▸ SELECTED TEXT
------------------------------------------------------------------------

In 1938, there were shops, five restaurants and Hotel-Restaurant “Romagnolo” in Kwiha. There was also a car service station and an airport.
The town was occupied by the Woyane during their rebellion against the Ethiopian government in late 1943.

Kwiha had telephone service at least as early as 1956, when it is reported that the only hotel in town had the only telephone.

== Transportation ==
Kwiha is the administrative center of the Enderta woreda.

The airport of Mekelle, Alula Aba Nega Airport is located within the administrative boundaries of Kwiha. In Kwiha, the (main) paved road from Addis Ababa takes a sharp turn left to Mek'ele. The recently asphalted old road to Asmara, which used to bear the "National road n°1" label, keeps heading north to the village of Maymegden and Wukro.

------------------------------------------------------------------------

▸ Stored data entries

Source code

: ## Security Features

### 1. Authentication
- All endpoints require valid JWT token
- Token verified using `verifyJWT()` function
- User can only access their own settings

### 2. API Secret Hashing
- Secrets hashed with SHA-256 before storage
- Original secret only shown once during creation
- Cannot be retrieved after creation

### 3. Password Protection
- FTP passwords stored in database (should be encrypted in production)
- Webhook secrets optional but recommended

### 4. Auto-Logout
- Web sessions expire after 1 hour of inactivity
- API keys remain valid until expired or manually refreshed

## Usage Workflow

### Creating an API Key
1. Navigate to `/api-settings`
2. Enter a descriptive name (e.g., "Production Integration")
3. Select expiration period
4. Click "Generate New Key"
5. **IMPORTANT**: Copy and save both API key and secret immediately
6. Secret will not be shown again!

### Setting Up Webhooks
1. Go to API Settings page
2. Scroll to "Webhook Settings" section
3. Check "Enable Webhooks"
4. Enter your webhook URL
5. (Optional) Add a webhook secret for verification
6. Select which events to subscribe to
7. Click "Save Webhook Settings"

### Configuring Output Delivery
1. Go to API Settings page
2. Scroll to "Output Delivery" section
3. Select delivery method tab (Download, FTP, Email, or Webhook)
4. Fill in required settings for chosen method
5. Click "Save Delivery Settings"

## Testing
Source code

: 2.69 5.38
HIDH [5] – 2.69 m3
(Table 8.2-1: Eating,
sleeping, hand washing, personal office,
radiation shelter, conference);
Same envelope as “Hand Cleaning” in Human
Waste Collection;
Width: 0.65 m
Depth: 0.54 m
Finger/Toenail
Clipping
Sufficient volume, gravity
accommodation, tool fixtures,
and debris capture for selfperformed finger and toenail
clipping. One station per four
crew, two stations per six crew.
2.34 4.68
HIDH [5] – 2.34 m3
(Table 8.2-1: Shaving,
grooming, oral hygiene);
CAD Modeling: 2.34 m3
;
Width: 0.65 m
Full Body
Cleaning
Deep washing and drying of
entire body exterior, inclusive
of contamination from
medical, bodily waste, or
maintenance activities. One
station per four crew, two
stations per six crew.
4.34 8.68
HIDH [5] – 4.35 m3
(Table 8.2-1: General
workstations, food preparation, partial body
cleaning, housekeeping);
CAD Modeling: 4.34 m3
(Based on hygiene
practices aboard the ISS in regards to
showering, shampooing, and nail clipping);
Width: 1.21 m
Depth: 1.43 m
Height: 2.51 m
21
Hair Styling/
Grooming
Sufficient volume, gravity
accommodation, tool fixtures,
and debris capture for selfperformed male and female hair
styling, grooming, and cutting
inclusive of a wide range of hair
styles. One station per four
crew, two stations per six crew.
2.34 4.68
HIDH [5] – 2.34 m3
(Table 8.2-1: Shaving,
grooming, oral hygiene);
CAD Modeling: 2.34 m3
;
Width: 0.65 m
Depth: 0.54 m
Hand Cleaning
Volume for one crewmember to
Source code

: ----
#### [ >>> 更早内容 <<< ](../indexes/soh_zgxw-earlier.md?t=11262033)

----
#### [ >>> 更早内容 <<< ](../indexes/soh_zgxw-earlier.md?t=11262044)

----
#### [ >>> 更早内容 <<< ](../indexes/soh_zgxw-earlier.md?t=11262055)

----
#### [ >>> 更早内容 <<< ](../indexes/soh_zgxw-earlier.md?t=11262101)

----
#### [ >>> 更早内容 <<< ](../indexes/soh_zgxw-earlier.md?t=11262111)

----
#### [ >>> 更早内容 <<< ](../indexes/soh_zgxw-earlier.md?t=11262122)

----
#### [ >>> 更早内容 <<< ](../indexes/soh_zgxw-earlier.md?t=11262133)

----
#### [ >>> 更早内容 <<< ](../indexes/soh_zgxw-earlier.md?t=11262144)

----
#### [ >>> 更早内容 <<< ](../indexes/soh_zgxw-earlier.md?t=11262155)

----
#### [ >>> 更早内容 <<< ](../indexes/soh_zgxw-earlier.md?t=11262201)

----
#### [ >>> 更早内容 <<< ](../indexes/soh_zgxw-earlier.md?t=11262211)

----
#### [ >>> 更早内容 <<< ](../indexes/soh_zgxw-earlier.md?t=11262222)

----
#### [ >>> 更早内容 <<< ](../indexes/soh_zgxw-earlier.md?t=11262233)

------------------------------------------------------------------------

▸ ACTIVITIES
1/ In the text on Kwiha, when did the Woyane occupy the town?
2/ List every establishment or facility that the passage about Kwiha says the town had in 1938.
3/ Go on with the text about Kwiha after its final sentence.

▸ EXERCISE RESULTS
1/ In late 1943, during their rebellion against the Ethiopian government.

2/ Shops, five restaurants, Hotel-Restaurant "Romagnolo", a car service station, and an airport.

3/
A local road starts in Kwiha linking the eastern tabias of Arato and Dergajen to the woreda center. Seven kilometers south of Kwiha a regional road heading to Shiket and the Afar Region diverts from the national highway.

== Demographics ==
In 1938, the town counted approximately 900 inhabitants (including 60 Italians).
Based on figures from the Central Statistical Agency in 2005, Qwiha has an estimated total population of 12,543, of whom 5,644 were males and 6,899 were females. The 1994 census reported it had a total population of 9,867 of whom 4,336 were males and 5,531 were females. It is one of two towns in Enderta woreda.